### What you need to do
Please reproduce every one of the entries below word for word, line by line.

### Record extracts
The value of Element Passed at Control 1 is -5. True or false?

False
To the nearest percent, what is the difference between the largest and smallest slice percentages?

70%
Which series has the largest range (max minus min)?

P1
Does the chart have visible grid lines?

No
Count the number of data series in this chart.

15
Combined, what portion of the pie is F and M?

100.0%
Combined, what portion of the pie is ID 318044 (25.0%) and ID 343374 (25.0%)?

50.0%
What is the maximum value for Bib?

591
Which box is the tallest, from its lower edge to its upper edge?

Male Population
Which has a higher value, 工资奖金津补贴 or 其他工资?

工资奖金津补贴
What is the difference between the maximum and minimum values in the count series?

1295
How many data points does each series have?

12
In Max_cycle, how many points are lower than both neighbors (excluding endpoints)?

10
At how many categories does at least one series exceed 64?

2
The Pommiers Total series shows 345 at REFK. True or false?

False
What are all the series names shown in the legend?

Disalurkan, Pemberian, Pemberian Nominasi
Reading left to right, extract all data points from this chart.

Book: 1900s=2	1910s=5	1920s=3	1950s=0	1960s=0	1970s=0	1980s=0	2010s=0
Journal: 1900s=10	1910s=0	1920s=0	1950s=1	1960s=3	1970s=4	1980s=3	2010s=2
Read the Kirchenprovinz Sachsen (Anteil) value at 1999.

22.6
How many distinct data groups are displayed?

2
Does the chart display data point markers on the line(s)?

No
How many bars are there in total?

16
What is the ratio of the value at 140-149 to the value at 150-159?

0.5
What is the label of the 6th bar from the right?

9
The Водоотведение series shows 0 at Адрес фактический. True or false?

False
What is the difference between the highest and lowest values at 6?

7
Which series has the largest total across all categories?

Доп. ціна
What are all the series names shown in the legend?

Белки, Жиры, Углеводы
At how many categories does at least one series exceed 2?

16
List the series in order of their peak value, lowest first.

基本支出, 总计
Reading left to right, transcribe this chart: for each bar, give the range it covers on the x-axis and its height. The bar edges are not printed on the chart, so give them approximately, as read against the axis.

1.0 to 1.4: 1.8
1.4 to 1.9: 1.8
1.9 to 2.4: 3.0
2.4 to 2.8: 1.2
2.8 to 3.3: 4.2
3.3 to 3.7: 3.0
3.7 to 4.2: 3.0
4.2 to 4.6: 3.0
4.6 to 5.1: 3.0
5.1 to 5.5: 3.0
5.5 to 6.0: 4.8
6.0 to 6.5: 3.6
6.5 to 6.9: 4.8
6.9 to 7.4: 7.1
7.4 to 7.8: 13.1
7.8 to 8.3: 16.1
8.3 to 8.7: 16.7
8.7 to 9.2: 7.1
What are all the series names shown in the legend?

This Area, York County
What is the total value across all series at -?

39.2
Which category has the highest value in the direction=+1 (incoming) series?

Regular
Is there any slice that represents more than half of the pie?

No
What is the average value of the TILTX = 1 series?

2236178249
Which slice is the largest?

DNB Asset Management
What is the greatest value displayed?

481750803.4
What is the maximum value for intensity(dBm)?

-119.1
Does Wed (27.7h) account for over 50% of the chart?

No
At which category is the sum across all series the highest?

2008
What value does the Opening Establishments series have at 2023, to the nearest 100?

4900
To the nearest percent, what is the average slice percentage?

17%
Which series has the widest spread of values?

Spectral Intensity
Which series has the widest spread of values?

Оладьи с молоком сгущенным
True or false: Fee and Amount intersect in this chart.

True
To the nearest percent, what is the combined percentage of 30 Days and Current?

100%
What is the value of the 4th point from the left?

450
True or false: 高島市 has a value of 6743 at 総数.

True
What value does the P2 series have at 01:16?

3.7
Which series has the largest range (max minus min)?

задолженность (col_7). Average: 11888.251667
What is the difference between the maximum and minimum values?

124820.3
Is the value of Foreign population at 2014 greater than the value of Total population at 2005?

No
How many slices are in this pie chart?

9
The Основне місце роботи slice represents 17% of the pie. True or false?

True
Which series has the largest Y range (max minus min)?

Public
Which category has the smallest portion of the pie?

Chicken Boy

### Solution to this exercise
The value of Element Passed at Control 1 is -5. True or false?

False
To the nearest percent, what is the difference between the largest and smallest slice percentages?

70%
Which series has the largest range (max minus min)?

P1
Does the chart have visible grid lines?

No
Count the number of data series in this chart.

15
Combined, what portion of the pie is F and M?

100.0%
Combined, what portion of the pie is ID 318044 (25.0%) and ID 343374 (25.0%)?

50.0%
What is the maximum value for Bib?

591
Which box is the tallest, from its lower edge to its upper edge?

Male Population
Which has a higher value, 工资奖金津补贴 or 其他工资?

工资奖金津补贴
What is the difference between the maximum and minimum values in the count series?

1295
How many data points does each series have?

12
In Max_cycle, how many points are lower than both neighbors (excluding endpoints)?

10
At how many categories does at least one series exceed 64?

2
The Pommiers Total series shows 345 at REFK. True or false?

False
What are all the series names shown in the legend?

Disalurkan, Pemberian, Pemberian Nominasi
Reading left to right, extract all data points from this chart.

Book: 1900s=2	1910s=5	1920s=3	1950s=0	1960s=0	1970s=0	1980s=0	2010s=0
Journal: 1900s=10	1910s=0	1920s=0	1950s=1	1960s=3	1970s=4	1980s=3	2010s=2
Read the Kirchenprovinz Sachsen (Anteil) value at 1999.

22.6
How many distinct data groups are displayed?

2
Does the chart display data point markers on the line(s)?

No
How many bars are there in total?

16
What is the ratio of the value at 140-149 to the value at 150-159?

0.5
What is the label of the 6th bar from the right?

9
The Водоотведение series shows 0 at Адрес фактический. True or false?

False
What is the difference between the highest and lowest values at 6?

7
Which series has the largest total across all categories?

Доп. ціна
What are all the series names shown in the legend?

Белки, Жиры, Углеводы
At how many categories does at least one series exceed 2?

16
List the series in order of their peak value, lowest first.

基本支出, 总计
Reading left to right, transcribe this chart: for each bar, give the range it covers on the x-axis and its height. The bar edges are not printed on the chart, so give them approximately, as read against the axis.

1.0 to 1.4: 1.8
1.4 to 1.9: 1.8
1.9 to 2.4: 3.0
2.4 to 2.8: 1.2
2.8 to 3.3: 4.2
3.3 to 3.7: 3.0
3.7 to 4.2: 3.0
4.2 to 4.6: 3.0
4.6 to 5.1: 3.0
5.1 to 5.5: 3.0
5.5 to 6.0: 4.8
6.0 to 6.5: 3.6
6.5 to 6.9: 4.8
6.9 to 7.4: 7.1
7.4 to 7.8: 13.1
7.8 to 8.3: 16.1
8.3 to 8.7: 16.7
8.7 to 9.2: 7.1
What are all the series names shown in the legend?

This Area, York County
What is the total value across all series at -?

39.2
Which category has the highest value in the direction=+1 (incoming) series?

Regular
Is there any slice that represents more than half of the pie?

No
What is the average value of the TILTX = 1 series?

2236178249
Which slice is the largest?

DNB Asset Management
What is the greatest value displayed?

481750803.4
What is the maximum value for intensity(dBm)?

-119.1
Does Wed (27.7h) account for over 50% of the chart?

No
At which category is the sum across all series the highest?

2008
What value does the Opening Establishments series have at 2023, to the nearest 100?

4900
To the nearest percent, what is the average slice percentage?

17%
Which series has the widest spread of values?

Spectral Intensity
Which series has the widest spread of values?

Оладьи с молоком сгущенным
True or false: Fee and Amount intersect in this chart.

True
To the nearest percent, what is the combined percentage of 30 Days and Current?

100%
What is the value of the 4th point from the left?

450
True or false: 高島市 has a value of 6743 at 総数.

True
What value does the P2 series have at 01:16?

3.7
Which series has the largest range (max minus min)?

задолженность (col_7). Average: 11888.251667
What is the difference between the maximum and minimum values?

124820.3
Is the value of Foreign population at 2014 greater than the value of Total population at 2005?

No
How many slices are in this pie chart?

9
The Основне місце роботи slice represents 17% of the pie. True or false?

True
Which series has the largest Y range (max minus min)?

Public
Which category has the smallest portion of the pie?

Chicken Boy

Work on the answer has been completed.